Побежали мы туда, сюда, в рыбные лавки и в ренсковые погреба, всего накупили и все посылаем в Борисоглебскую, в номера, с большими кульками. Сейчас самовары греть заказали, закуски раскрыли, вино и ром расставили и хозяина, борисоглебского гостинника, в компанию пригласили и просим:
-- Мы ничего нехорошего делать не будем, но только желание наше и просьба -- чтобы никто чужой не слыхал и не видал.
-- Это,- говорит,- сделайте милость; клоп один разве в стене услышит, а больше некому.
А сам такой соня -- все со сна рот крестит.
Вскоре же и Павел Мироныч приехал и обоих дьяконов с собой привез: и богоявленского, и от Никития. Закусили сначала кое-как, начерно, балычка да икорки и сейчас поблагословились за дело, чтобы пробовать.

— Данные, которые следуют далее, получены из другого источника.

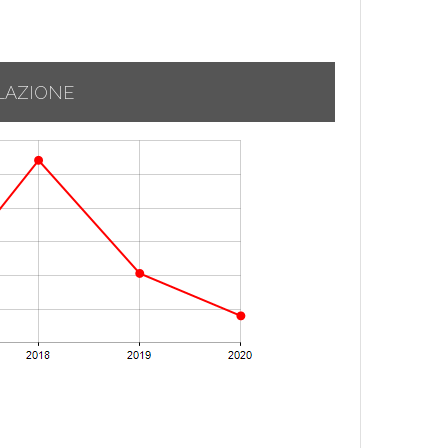
LAZIONE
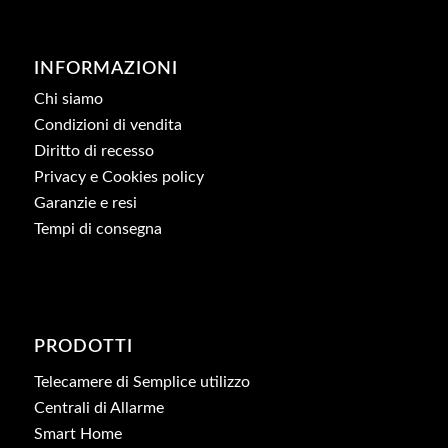
INFORMAZIONI
Chi siamo
Condizioni di vendita
Diritto di recesso
Privacy e Cookies policy
Garanzie e resi
Tempi di consegna
PRODOTTI
Telecamere di Semplice utilizzo
Centrali di Allarme
Smart Home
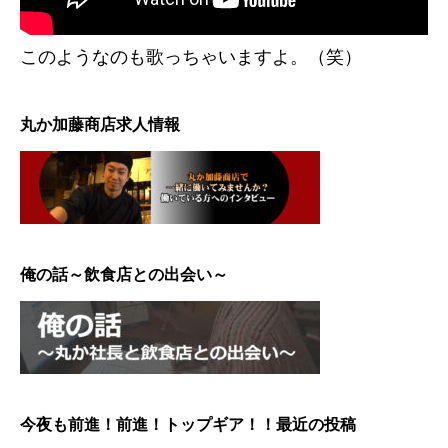
このようなのも歌っちゃいますよ。（笑）
丸か加藤商店求人情報
俺の話～飲食店との出会い～
今夜も前進！前進！トップギア！！最近の投稿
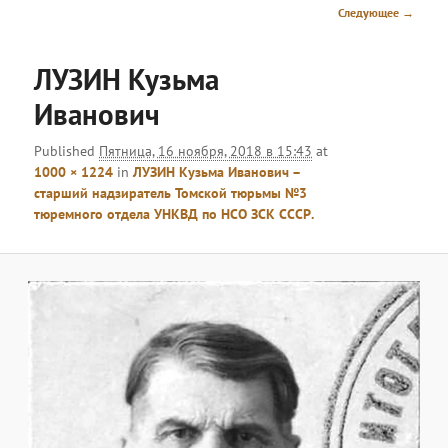
меню
Навигация
Следующее →
по
изображениям
ЛУЗИН Кузьма
Иванович
Published
Пятница, 16 ноября, 2018 в 15:43
at
1000 × 1224
in
ЛУЗИН Кузьма Иванович –
старший надзиратель Томской тюрьмы №3
тюремного отдела УНКВД по НСО ЗСК СССР.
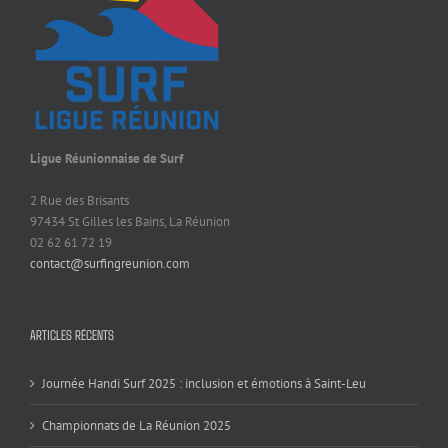
Ligue Réunionnaise de Surf
2 Rue des Brisants
97434 St Gilles les Bains, La Réunion
02 62 61 72 19
contact@surfingreunion.com
ARTICLES RÉCENTS
Journée Handi Surf 2025 : inclusion et émotions à Saint-Leu
Championnats de La Réunion 2025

Три верхние номера все сквозь в одно были отворены. В одном на кроватях одежду склали, в другом, крайнем, закуску уставили, а в среднем -- голоса пробовать.
Прежде Павел Мироныч посредине комнаты стал и показал, что главное у них в Ельце купечество от дьяконов любит. Голос у него, я вам говорил, престрашный, даже как будто по лицу бьет и в окнах на стеклах трещит.

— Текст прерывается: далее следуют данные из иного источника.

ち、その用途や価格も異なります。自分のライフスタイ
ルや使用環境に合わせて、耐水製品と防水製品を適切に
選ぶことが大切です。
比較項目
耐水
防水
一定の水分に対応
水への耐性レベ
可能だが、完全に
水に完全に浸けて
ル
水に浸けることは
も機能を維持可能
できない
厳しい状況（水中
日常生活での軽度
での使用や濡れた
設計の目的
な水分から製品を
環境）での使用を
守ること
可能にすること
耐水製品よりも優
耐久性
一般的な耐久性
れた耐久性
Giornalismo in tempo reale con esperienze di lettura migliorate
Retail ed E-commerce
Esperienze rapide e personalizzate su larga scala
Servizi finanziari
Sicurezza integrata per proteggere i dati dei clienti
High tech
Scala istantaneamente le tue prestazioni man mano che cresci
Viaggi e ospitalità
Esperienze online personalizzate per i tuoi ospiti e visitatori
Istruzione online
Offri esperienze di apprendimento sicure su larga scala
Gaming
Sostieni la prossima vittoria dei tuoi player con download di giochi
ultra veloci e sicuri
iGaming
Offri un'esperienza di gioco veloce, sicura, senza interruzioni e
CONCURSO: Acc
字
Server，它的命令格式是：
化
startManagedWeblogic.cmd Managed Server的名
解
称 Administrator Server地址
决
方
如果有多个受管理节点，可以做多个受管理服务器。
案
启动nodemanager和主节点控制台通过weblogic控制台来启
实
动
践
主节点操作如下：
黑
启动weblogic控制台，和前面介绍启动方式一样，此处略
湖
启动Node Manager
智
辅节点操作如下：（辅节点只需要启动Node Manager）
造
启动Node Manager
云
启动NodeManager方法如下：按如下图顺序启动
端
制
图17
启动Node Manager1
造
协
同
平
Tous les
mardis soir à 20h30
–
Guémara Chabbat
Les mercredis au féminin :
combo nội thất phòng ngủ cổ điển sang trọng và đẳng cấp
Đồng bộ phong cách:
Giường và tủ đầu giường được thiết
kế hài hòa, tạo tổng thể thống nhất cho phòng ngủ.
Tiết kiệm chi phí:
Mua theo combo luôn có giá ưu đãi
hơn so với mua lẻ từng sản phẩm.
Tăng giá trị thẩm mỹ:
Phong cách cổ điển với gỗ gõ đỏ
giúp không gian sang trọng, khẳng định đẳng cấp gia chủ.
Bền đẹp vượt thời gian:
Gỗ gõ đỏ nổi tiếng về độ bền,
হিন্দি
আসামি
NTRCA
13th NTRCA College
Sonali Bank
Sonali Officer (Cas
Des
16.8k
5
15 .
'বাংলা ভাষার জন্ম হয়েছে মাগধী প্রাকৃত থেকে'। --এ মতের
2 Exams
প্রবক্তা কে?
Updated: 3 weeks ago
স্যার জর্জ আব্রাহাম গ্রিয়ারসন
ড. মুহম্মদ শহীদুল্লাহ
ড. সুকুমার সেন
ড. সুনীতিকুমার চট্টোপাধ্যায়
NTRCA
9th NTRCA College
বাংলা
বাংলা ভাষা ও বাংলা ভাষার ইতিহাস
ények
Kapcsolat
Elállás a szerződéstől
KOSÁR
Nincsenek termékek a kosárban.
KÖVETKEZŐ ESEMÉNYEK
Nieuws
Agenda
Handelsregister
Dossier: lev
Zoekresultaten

Даже гостинник очнулся и говорит:
-- Вам бы самому и первым дьяконом быть.
-- Мало ли что!- отвечает Павел Мироныч,- мне, при моем капитале, и так жить можно, а я только люблю в священном служении громкость слушать.
-- Этого кто же не любит!
И сейчас после того, как Павел Мироныч прокричал, начали себя показывать дьякона: сначала один, а потом другой одно и то же самое возглашать. Богоявленский дьякон был черный и мягкий, весь как на вате стега а никитский рыжий, сухой, что есть хреновый корень, и бородка маленька смычком; а как пошли кричать, выбрать невозможно, который лучше. В одном роде у одного лучше выходит, а в другом у другого приятнее. Сначала Павел Мироныч представил, как у них в Ельце любят, чтобы издали, ворчанье раздавалось. Проворчал "Достойно есть", и потом "Прободи, владыко" и "Пожри, владыко", а потом это же самое сделали оба дьякона. У рыжего ворчок вышел лучше. В чтении Павел Мироныч с такого с низа взял, что ниже самого низкого, как будто издалека ветром наносит: "Во время онно". А потом начал выходить все выше да выше и наконец сделал, такое воскликновение, что стекла зазвенели. И дьякона вровнях с ним не отставали.
Ну, потом таким же манером и все прочее, как икатенью вести и как надо певчим в тон подводить, потом радостное многолетие и "о спасении"; потом заунывное -- "вечный покой". Сухой никитский дьякон завойкою так всем понравился, что и дядя, и Павел Мироныч начали плакать и его целовать и еще упрашивать, нельзя ли развести от всего своего естества еще поужаснее.